Almost 18,000 refugees are currently waiting for a BSN number which will allow them to work in the Netherlands, broadcaster NOS reported on Saturday.
At the beginning of 2022, 2,330 asylum seekers and refugees with official residency status were on the waiting list but the total has soared since then. Without a number it is virtually impossible to open a bank account, take out health insurance or start a college course as well as work.
The Dutch local authorities organisation VNG recognizes the problem and says some people do have to wait six months for the official number. But Ad Usman, who is in charge of the Gouda refugee centre says it can take up to 18 months.
The delay is “extremely frustrating” for people living in the refugee centre because they cannot get on with their lives,” he said.
Local authorities are responsible for sorting out bsn numbers but just five are licenced to issue them, according to NOS. The home affairs ministry is now looking to see if there is money available to expand this, junior minister Zsolt Szabó told parliament recently.
Szabó, a minister on behalf of the far-right PVV, declined to answer NOS’s questions personally but a spokesman said the asylum and migration ministry, led by Marjolein Faber is ultimately responsible for solving the problem.

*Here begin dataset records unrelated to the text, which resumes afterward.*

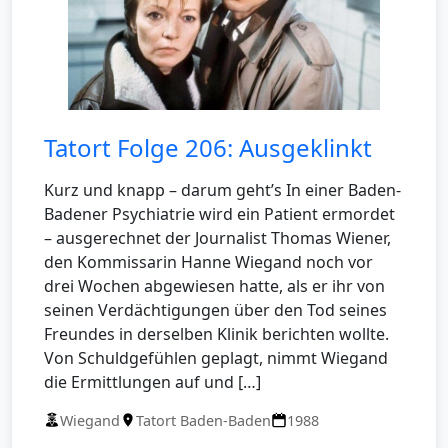
Tatort Folge 206: Ausgeklinkt
Kurz und knapp – darum geht’s In einer Baden-
Badener Psychiatrie wird ein Patient ermordet
– ausgerechnet der Journalist Thomas Wiener,
den Kommissarin Hanne Wiegand noch vor
drei Wochen abgewiesen hatte, als er ihr von
seinen Verdächtigungen über den Tod seines
Freundes in derselben Klinik berichten wollte.
Von Schuldgefühlen geplagt, nimmt Wiegand
die Ermittlungen auf und […]
Wiegand
Tatort Baden-Baden
1988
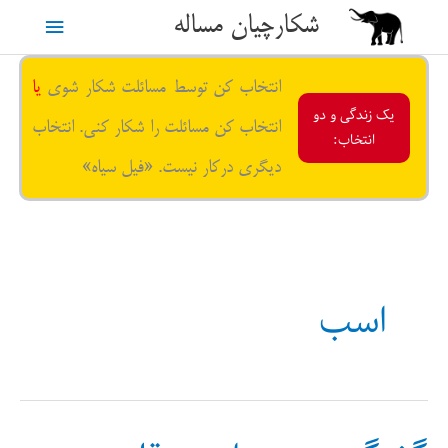
رش
شکارچیان مساله
فهرست
ه
حتوا
اصلی
انتخاب کن توسط مسائلت شکار شوی
یا
یک زندگی و دو
انتخاب کن مسائلت را شکار کنی. انتخاب
انتخاب:
دیگری درکار نیست. «فیل سیاه»
اسب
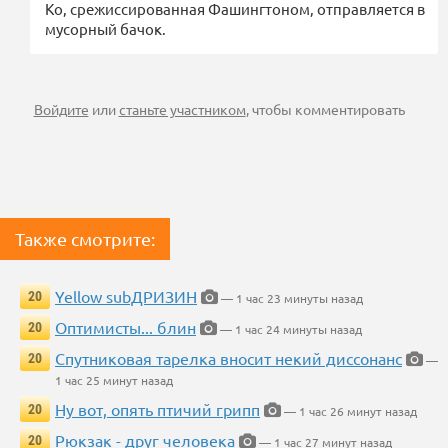
Ко, срежиссированная Фашингтоном, отправляется в
мусорный бачок.
Войдите
или
станьте участником
, чтобы комментировать
Также смотрите:
Yellow subДРИЗИН
20
— 1 час 23 минуты назад
Оптимисты... блин
20
— 1 час 24 минуты назад
Спутниковая тарелка вносит некий диссонанс
20
—
1 час 25 минут назад
Ну вот, опять птичий грипп
20
— 1 час 26 минут назад
Рюкзак - друг человека
20
— 1 час 27 минут назад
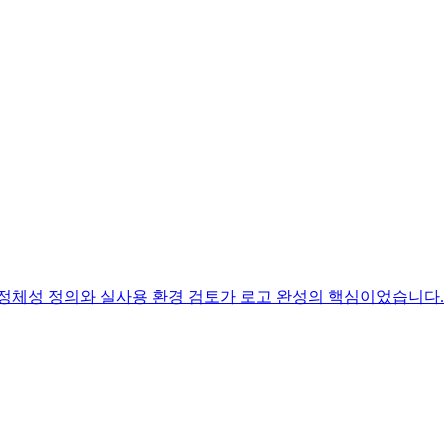
 정체성 정의와 실사용 환경 검토가 로고 완성의 핵심이었습니다.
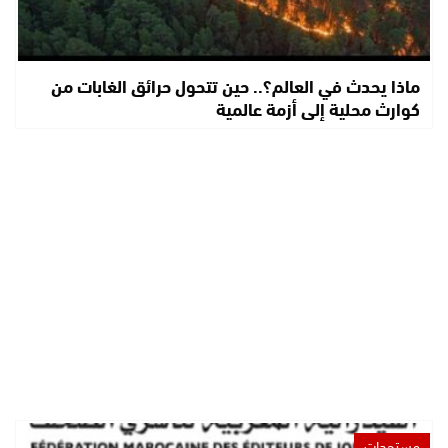
ماذا يحدث في العالم؟.. حين تتحول حرائق الغابات من
كوارث محلية إلى أزمة عالمية
مستجدات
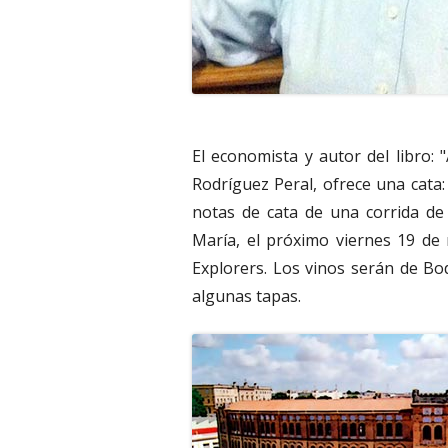
El economista y autor del libro: 
Rodríguez Peral, ofrece una cata:
notas de cata de una corrida de 
María, el próximo viernes 19 de 
Explorers. Los vinos serán de B
algunas tapas.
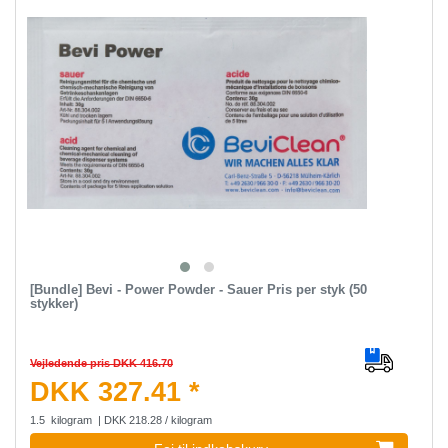
[Bundle] Bevi - Power Powder - Sauer Pris per styk (50
stykker)
Vejledende pris DKK 416.70
DKK 327.41 *
1.5
kilogram
| DKK 218.28 / kilogram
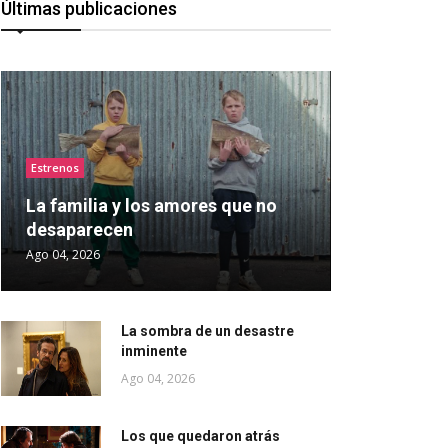
Últimas publicaciones
Estrenos
La familia y los amores que no
desaparecen
Ago 04, 2026
La sombra de un desastre
inminente
Ago 04, 2026
Los que quedaron atrás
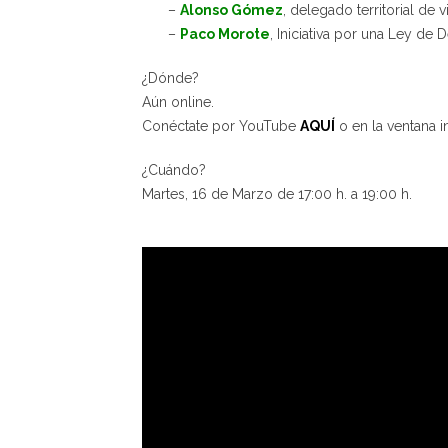
–
Alonso Gómez
, delegado territorial de v
–
Paco Morote
, Iniciativa por una Ley de 
¿Dónde?
Aún online.
Conéctate por YouTube
AQUÍ
o en la ventana i
¿Cuándo?
Martes, 16 de Marzo de 17:00 h. a 19:00 h.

“The ministries should stop pointing fingers at each other,” said D66 MP Anne-Marijke Podt. “Solve it, because it has taken long enough. I don’t understand why this is not happening.”
In April, state jobs agency UWV said companies have filed over 1,500 requests for work permits for asylum seekers this year following a court ruling last year which said they can work more than 24 weeks
Under the old rules, asylum seekers who have not been given residency permits are not allowed to work more than 24 weeks a year so they do not get the idea that their request for refugee status will be honoured.
But in April last year, the court decided that the current situation in the Netherlands is at odds with European rules which say asylum seekers should have access to the jobs market so that they become self-sufficient and are better integrated into society.
“If you extrapolate the number of requests made in the first months of this year the total number in 2024 will go up to 7,000,” UWV chairman Maarten Camps told Nu.nl at the time. Just 2,000 permits were requested in the whole of last year.
“Many of these people are highly skilled and it is important to use these skills,” he said. Most asylum seekers end up in relatively low-skilled jobs in restaurants, or cleaning via jobs agencies.
“It’s important to find the right match for people who are already here and staying here. That will also limit the number of labour migrants,” Camps said.